After seeing this in theatres in 1983, a patron exiting ahead said, “That was pretty good.” This gets us closer to Cynema—if this film had been anything but a Jaws movie it could be accepted–whether a cheesy, B movie shark run amok knockoff or a bad monster from the sea ripoff like the deliciously awful Up From the Depths.
[Jaws 2} didn’t carry the flop sweat ambiance provided by this film’s reliance on a half-assed gimmick like 3-D. – Ken Begg, Jabootu’s Bad Movie Dimension
Jaws and Jaws 2 were released in June, which gave the rest of the summer for business. Jaws 3D was released at the end of August, 1983, pulling what is called a “hit and run” in the industry. It was not screened for critics but by throwing it out there at the end of summer, Universal knew there was a bankable percentage of Jaws fans that would see the film. They would come within the first ten days of the film’s release. Once bad worth of mouth got around, the film would have made a profit or at least broke even and everything else was gravy.
Jaws 3D was one of the top five grossing pictures for 1983 and was pulled from circulation while it was still making a few bucks. The studio wanted it out of mind once it made a return and that’s exactly what they did.

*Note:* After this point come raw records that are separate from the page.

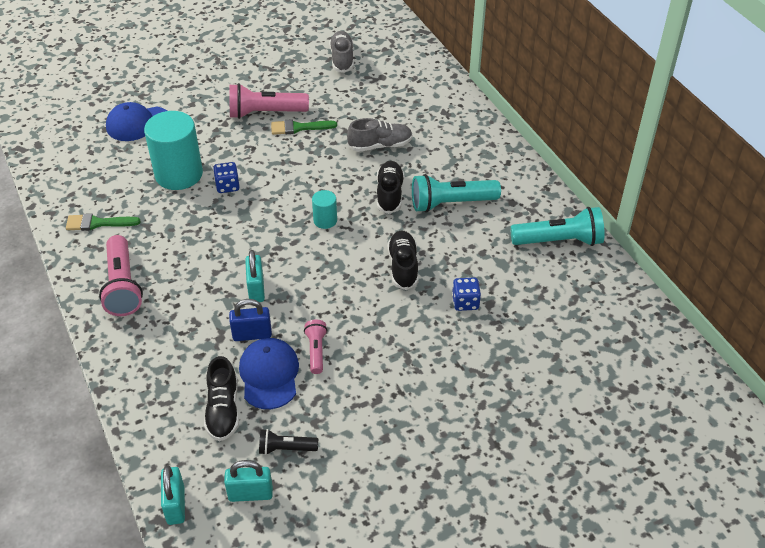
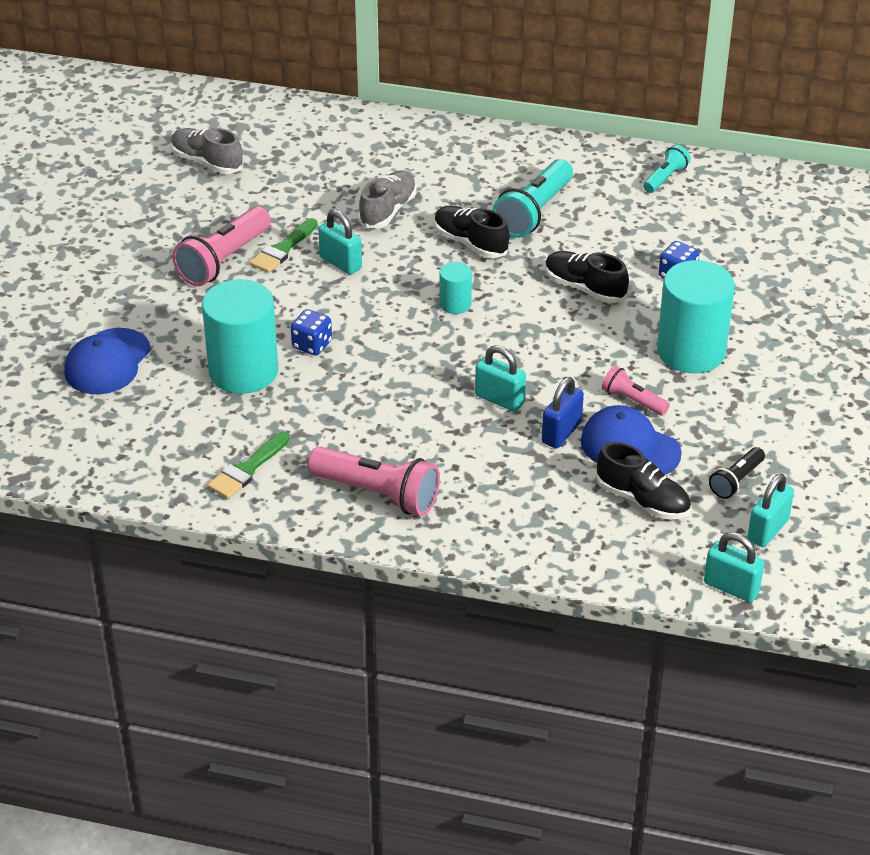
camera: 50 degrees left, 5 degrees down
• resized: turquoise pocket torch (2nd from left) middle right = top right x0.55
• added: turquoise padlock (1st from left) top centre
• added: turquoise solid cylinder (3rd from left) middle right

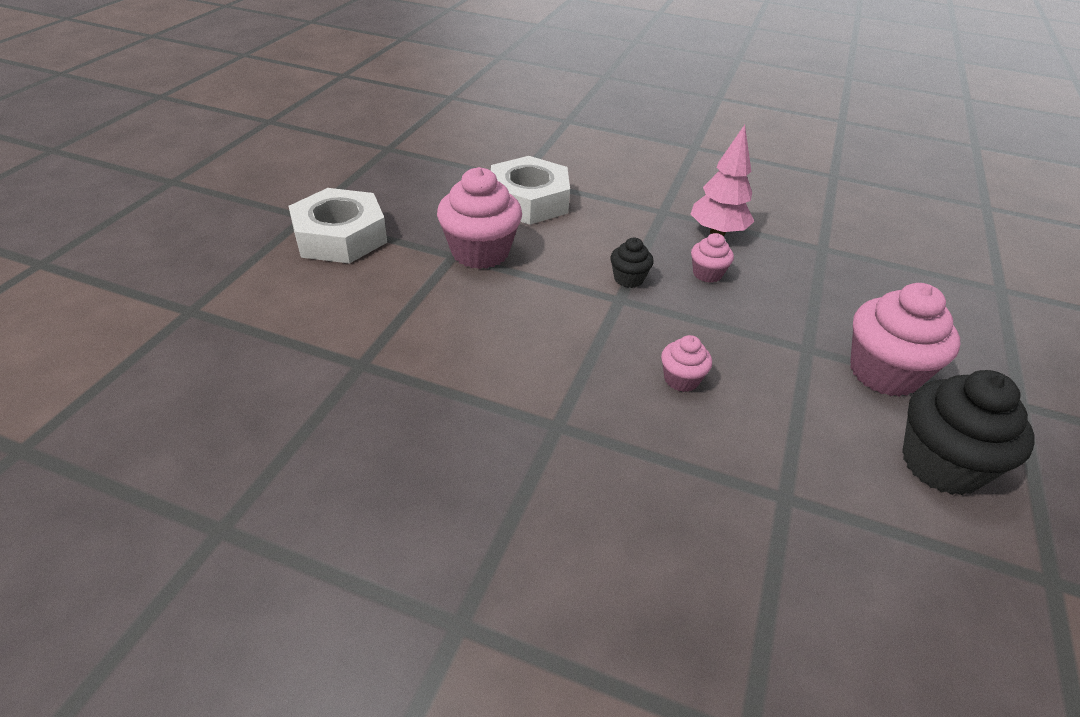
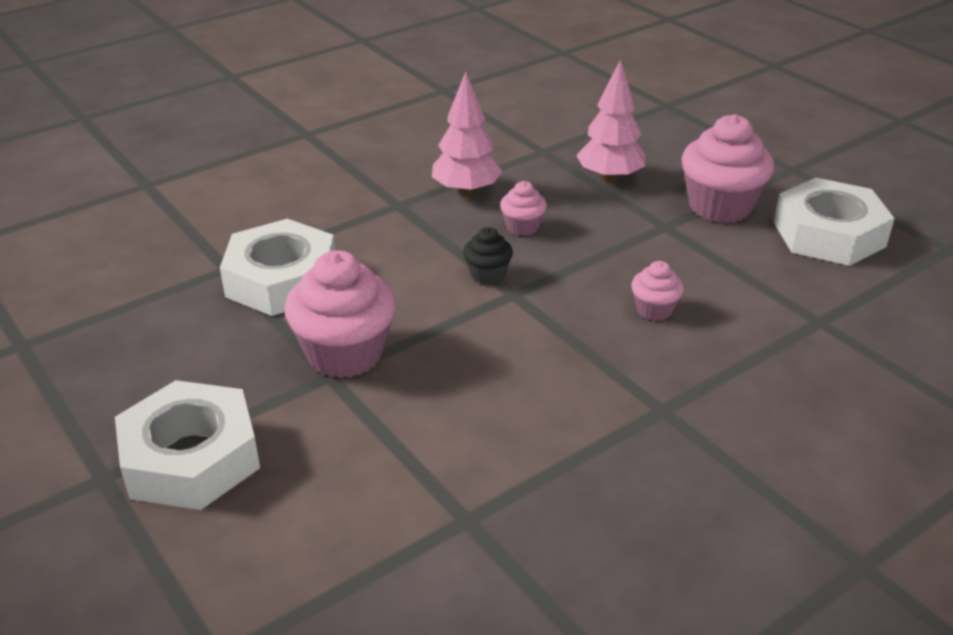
camera: 55 degrees left, 5 degrees down
• replaced: jet-black fairy cake (2nd from left) middle right to pure white hexagon nut (3rd from left) middle right
• added: rosy fir tree (2nd from left) top centre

The Hit and Run Strategy is more a general approach to a gambling session, than a system for a specific casino game. As the name suggests, the Hit and Run Strategy is more a guerilla style attack on the casino. In its simplest form, you take a short term approach to your gambling and lock-in any short term by profits by leaving when you are up. Gambler’s Handbook
The worst effect from Cynema is the conditioning of the audience to lose the ability to differentiate between bad filmmaking and cynical filmmaking. In fact, they soon lose the ability to recognize great filmmaking. Cynema numbs us into an acceptance of whatever we are told is good, when it should be bad.
Just accept it. Don’t demand better. Cynema depends on it.